Citrix has issued a security advisory disclosing two vulnerabilities in NetScaler ADC and NetScaler Gateway products that, if left unpatched, expose organizations to unauthenticated remote data leakage and authenticated session manipulation. The more severe of the two flaws, CVE-2026-3055, carries a CVSS v4.0 score of 9.3 and allows a remote, unauthenticated attacker to read sensitive data from the memory of a vulnerable appliance. A companion flaw, CVE-2026-4368, with a CVSS v4.0 score of 7.7, introduces a race condition capable of mixing active user sessions and enabling unauthorized access to another user's authenticated context.

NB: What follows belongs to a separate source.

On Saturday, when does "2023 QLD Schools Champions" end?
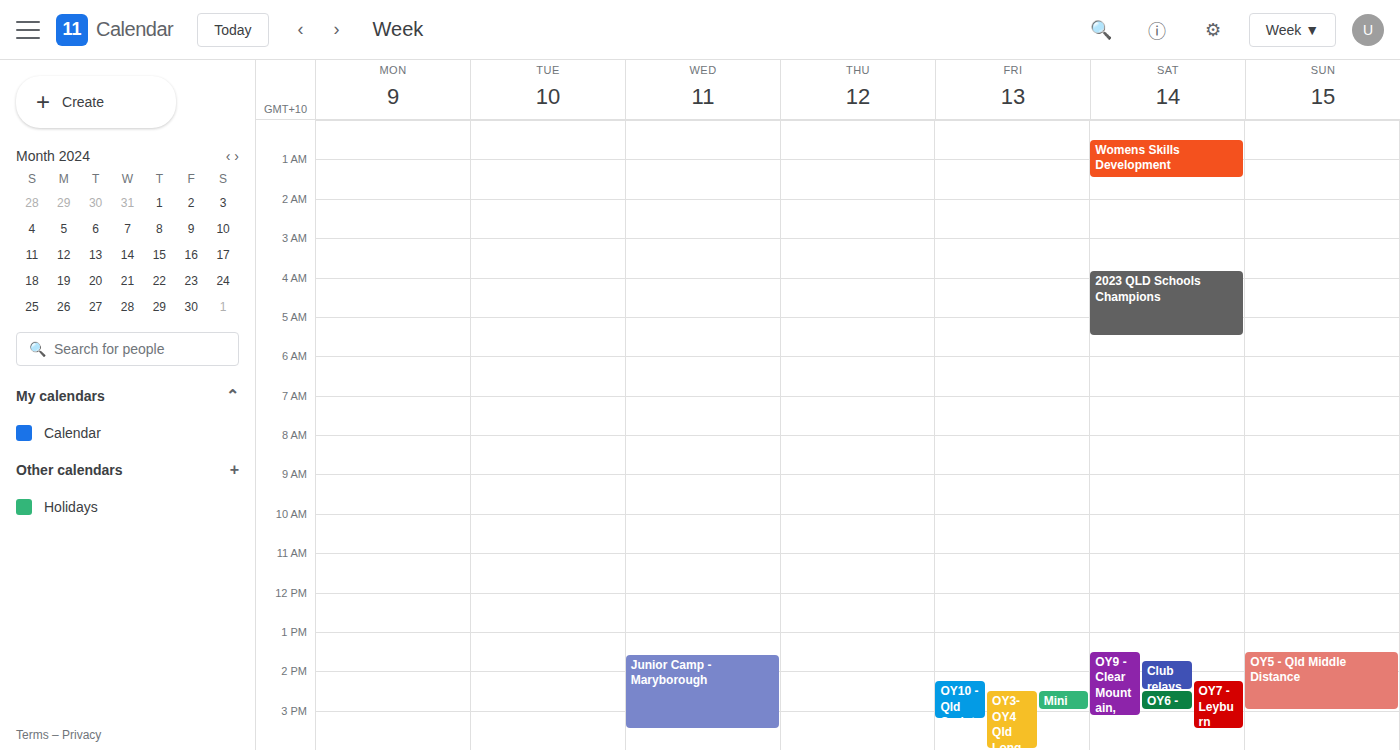
05:30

CVE-2026-3055 is rooted in insufficient input validation during SAML authentication processing, triggering an out-of-bounds memory read. Because exploitation requires no authentication and no user interaction, and is reachable from the network without special privileges, the attack surface is broad for any appliance configured as a SAML Identity Provider. CVE-2026-4368 targets appliances operating as gateway or AAA virtual servers, exploiting a race condition in session management logic to cause session mix-up, potentially granting an attacker access to another user's application session.
Although Citrix has confirmed that neither vulnerability has been exploited in the wild as of the advisory publication date, the historical exploitation pattern for NetScaler vulnerabilities is instructive. Previous NetScaler flaws — including CVE-2023-4966 (CitrixBleed) and CVE-2025-5777, CVE-2025-6543, and CVE-2025-7775 — were rapidly weaponized after public disclosure and widely exploited by ransomware operators and nation-state actors. The combination of a critical CVSS v4.0 score, unauthenticated network reach, and a well-established attacker interest in NetScaler infrastructure makes imminent exploitation of CVE-2026-3055 likely once proof-of-concept code becomes publicly available.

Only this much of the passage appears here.